P4 Final Concert II
The evening will feature the premiere of Splendor solis by Jan Ryant Dřízal, Mieczysław Weinberg’s Violin Concerto performed by Austrian virtuoso Benjamin Schmid, and the majestic First Symphony by Johannes Brahms — a work that crowned his long quest for musical perfection.
Jan Ryant Dřízal
Splendor Solis (world premiere, commissioned by JPO)
Mieczysław Weinberg
Violin Concerto in G minor, Op. 67
Johannes Brahms
Symphony No. 1 in C minor, Op. 68
Benjamin Schmid – violin
Janáček Philharmonic Ostrava
Daniel Raiskin – conductor
Jan Ryant Dřízal is one of the leading voices of contemporary Czech music.
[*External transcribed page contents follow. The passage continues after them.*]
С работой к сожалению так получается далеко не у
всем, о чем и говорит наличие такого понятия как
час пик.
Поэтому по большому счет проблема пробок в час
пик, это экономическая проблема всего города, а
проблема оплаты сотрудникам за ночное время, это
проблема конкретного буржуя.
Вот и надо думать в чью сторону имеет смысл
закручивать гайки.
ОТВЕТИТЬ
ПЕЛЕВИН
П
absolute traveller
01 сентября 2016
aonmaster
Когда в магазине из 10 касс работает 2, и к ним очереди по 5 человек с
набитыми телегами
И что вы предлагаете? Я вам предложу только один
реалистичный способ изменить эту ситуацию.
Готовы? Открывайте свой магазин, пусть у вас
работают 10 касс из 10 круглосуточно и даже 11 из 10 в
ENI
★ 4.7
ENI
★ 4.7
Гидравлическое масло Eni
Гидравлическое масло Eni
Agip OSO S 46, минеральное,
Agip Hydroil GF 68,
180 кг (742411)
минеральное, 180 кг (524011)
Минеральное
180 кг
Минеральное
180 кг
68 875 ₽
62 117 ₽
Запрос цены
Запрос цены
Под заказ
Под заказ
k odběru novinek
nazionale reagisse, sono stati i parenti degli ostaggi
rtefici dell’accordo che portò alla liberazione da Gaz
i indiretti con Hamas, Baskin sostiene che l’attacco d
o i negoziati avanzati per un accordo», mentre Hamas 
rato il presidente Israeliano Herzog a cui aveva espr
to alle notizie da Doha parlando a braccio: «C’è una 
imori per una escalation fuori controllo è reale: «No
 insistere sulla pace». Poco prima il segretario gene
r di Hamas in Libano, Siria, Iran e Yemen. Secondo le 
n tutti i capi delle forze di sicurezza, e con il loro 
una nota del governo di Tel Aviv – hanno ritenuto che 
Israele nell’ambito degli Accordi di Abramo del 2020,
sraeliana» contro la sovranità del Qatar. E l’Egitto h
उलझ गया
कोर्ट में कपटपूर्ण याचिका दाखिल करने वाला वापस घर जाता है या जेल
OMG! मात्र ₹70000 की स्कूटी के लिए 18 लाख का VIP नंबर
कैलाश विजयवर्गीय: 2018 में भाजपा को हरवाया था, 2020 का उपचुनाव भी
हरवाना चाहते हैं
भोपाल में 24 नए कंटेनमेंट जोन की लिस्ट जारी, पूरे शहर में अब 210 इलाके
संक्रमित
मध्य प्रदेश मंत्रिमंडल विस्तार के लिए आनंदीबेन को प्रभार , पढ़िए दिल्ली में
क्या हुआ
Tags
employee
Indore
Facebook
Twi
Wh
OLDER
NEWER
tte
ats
His new composition Splendor Solis (“The Radiance of the Sun”), commissioned by the JPO, takes its title from a legendary Renaissance alchemical treatise attributed to Salomon Trismosin.
The artistry of renowned Austrian violinist Benjamin Schmid, playing the 1718 Stradivari “ex Viotti,” will be showcased in Mieczysław Weinberg’s Violin Concerto. Composed in 1959 for violinist Leonid Kogan, this work masterfully blends Shostakovich’s influence with echoes of Jewish folklore, offering the soloist a rich space to display both brilliant technique and lush, lyrical tone.
The origins of Johannes Brahms’s First Symphony trace back to 1854, when the composer was just twenty-one years old. However, it would take another twenty-two years for the work to reach completion. Perhaps it was Brahms’s desire to measure up to Beethoven’s monumental example that led him to strive so long for perfection. In the First Symphony, Brahms succeeded in creating a grand achievement — a work that, like Beethoven’s Ninth, culminates in a radiant, triumphant finale.